Data:
'''

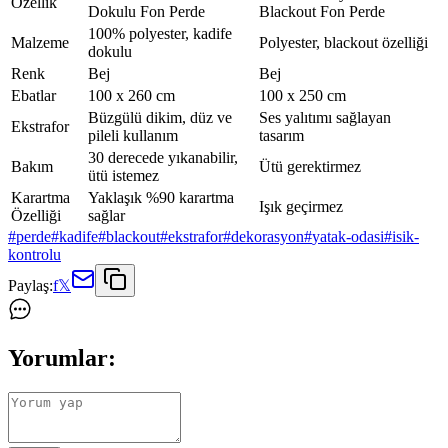
Özellik
Dokulu Fon Perde
Blackout Fon Perde
100% polyester, kadife
Malzeme
Polyester, blackout özelliği
dokulu
Renk
Bej
Bej
Ebatlar
100 x 260 cm
100 x 250 cm
Büzgülü dikim, düz ve
Ses yalıtımı sağlayan
Ekstrafor
pileli kullanım
tasarım
30 derecede yıkanabilir,
Bakım
Ütü gerektirmez
ütü istemez
Karartma
Yaklaşık %90 karartma
Işık geçirmez
Özelliği
sağlar
#
perde
#
kadife
#
blackout
#
ekstrafor
#
dekorasyon
#
yatak-odasi
#
isik-
kontrolu
Paylaş:
f
𝕏
Yorumlar:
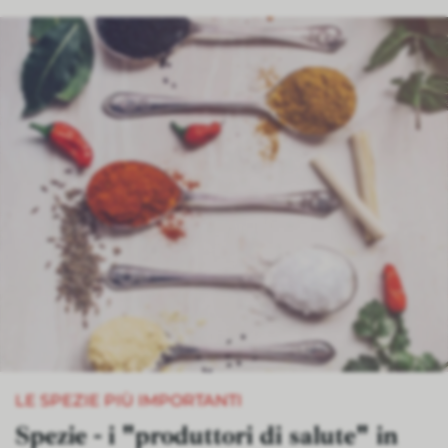
LE SPEZIE PIÙ IMPORTANTI
Spezie - i "produttori di salute" in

'''

Work request: Send back exactly the lines of the listing above, beginning at the line containing "LE SPEZIE PIÙ IMPORTANTI" and ending with the last. Add nothing.

Written solution:
LE SPEZIE PIÙ IMPORTANTI
Spezie - i "produttori di salute" in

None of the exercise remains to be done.